:: The input ::
····················

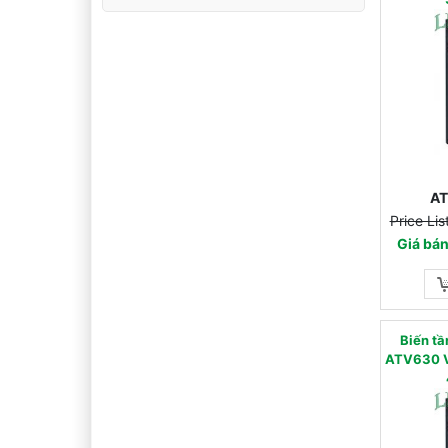
A
Price Li
Giá bá
Biến 
ATV630 V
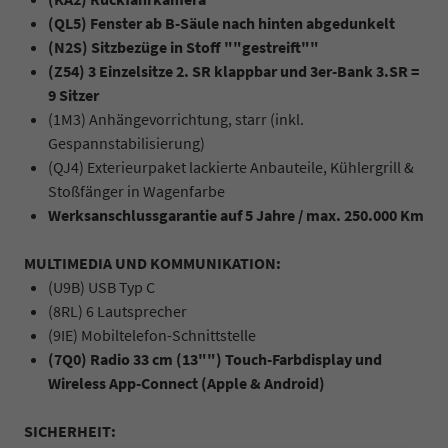
(QL5) Fenster ab B-Säule nach hinten abgedunkelt
(N2S) Sitzbezüge in Stoff ""gestreift""
(Z54) 3 Einzelsitze 2. SR klappbar und 3er-Bank 3.SR =
9 Sitzer
(1M3) Anhängevorrichtung, starr (inkl.
Gespannstabilisierung)
(QJ4) Exterieurpaket lackierte Anbauteile, Kühlergrill &
Stoßfänger in Wagenfarbe
Werksanschlussgarantie auf 5 Jahre / max. 250.000 Km
MULTIMEDIA UND KOMMUNIKATION:
(U9B) USB Typ C
(8RL) 6 Lautsprecher
(9IE) Mobiltelefon-Schnittstelle
(7Q0) Radio 33 cm (13"") Touch-Farbdisplay und
Wireless App-Connect (Apple & Android)
SICHERHEIT:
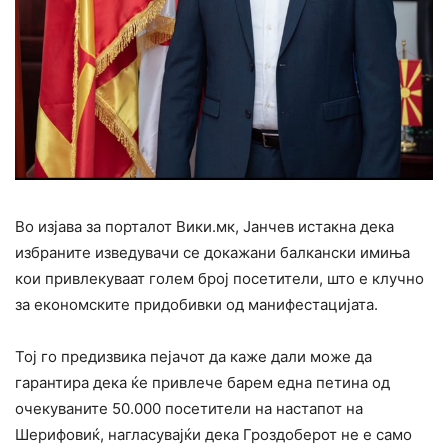
Во изјава за порталот Вики.мк, Јанчев истакна дека
избраните изведувачи се докажани балкански имиња
кои привлекуваат голем број посетители, што е клучно
за економските придобивки од манифестацијата.
Тој го предизвика пејачот да каже дали може да
гарантира дека ќе привлече барем една петина од
очекуваните 50.000 посетители на настапот на
Шерифовиќ, нагласувајќи дека Гроздоберот не е само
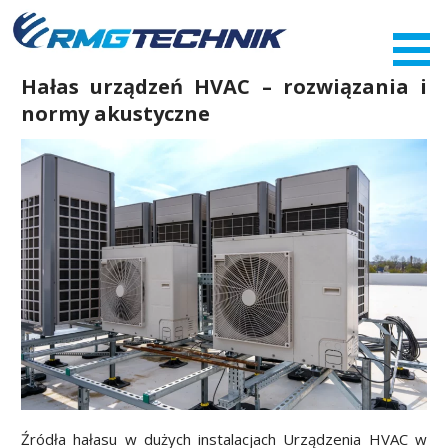
Przejdź
do
zawartości
Hałas urządzeń HVAC – rozwiązania i
normy akustyczne
Źródła hałasu w dużych instalacjach Urządzenia HVAC w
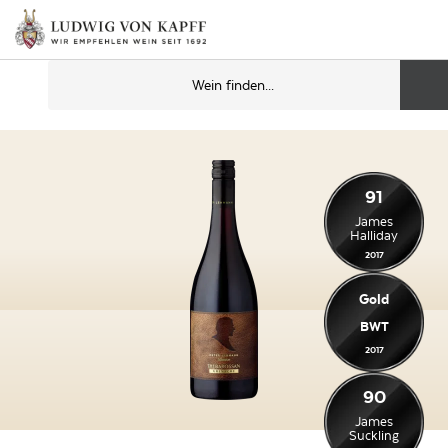
91
James
Halliday
2017
Gold
BWT
2017
90
James
Suckling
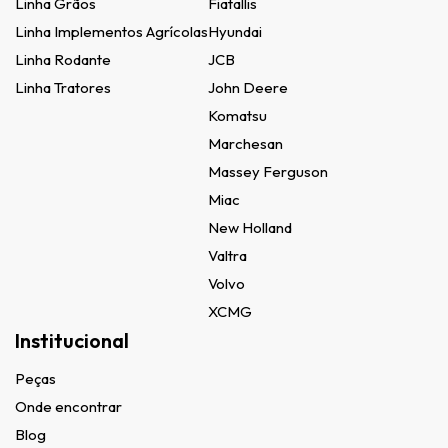
Linha Grãos
Fiatallis
Linha Implementos Agrícolas
Hyundai
Linha Rodante
JCB
Linha Tratores
John Deere
Komatsu
Marchesan
Massey Ferguson
Miac
New Holland
Valtra
Volvo
XCMG
Institucional
Peças
Onde encontrar
Blog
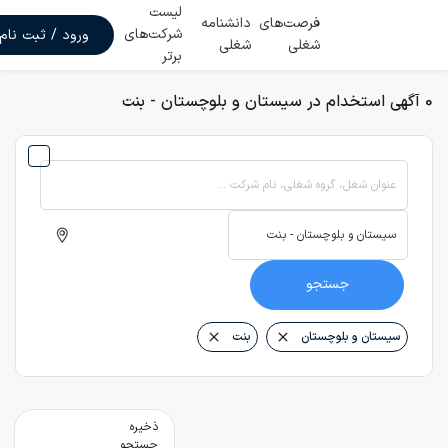
لیست
فرصت‌های
دانشنامه
شرکت‌های
ورود / ثبت نام
شغلی
شغلی
برتر
0 آگهی استخدام در سیستان و بلوچستان - بنت
عنوان شغل، گروه شغلی، نام شرکت ...
جستجو
سیستان و بلوچستان
بنت
ذخیره
جستجو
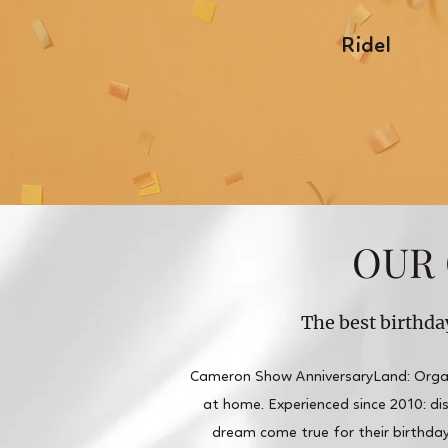
Ridel
OUR 
The best birthda
Cameron Show AnniversaryLand: Organi
at home. Experienced since 2010: disc
dream come true for their birthday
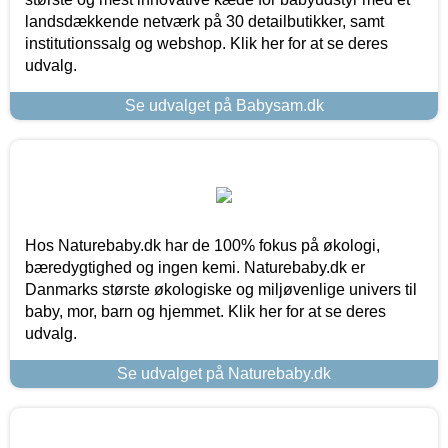
landsdækkende netværk på 30 detailbutikker, samt
institutionssalg og webshop. Klik her for at se deres
udvalg.
Se udvalget på Babysam.dk
Hos Naturebaby.dk har de 100% fokus på økologi,
bæredygtighed og ingen kemi. Naturebaby.dk er
Danmarks største økologiske og miljøvenlige univers til
baby, mor, barn og hjemmet. Klik her for at se deres
udvalg.
Se udvalget på Naturebaby.dk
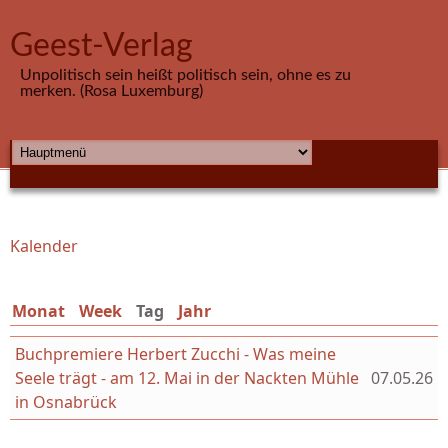
Direkt zum Inhalt
Geest-Verlag
Unpolitisch sein heißt politisch sein, ohne es zu
merken. (Rosa Luxemburg)
HAUPTMENÜ
Kalender
Sie sind hier
Monat
Week
Tag
(aktiver Reiter)
Jahr
Buchpremiere Herbert Zucchi - Was meine
Seele trägt - am 12. Mai in der Nackten Mühle
07.05.26
in Osnabrück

····················

:: What is expected ::
Only a number should be returned: the count of lines above that include "HVAC".

:: Answer to the problem ::
2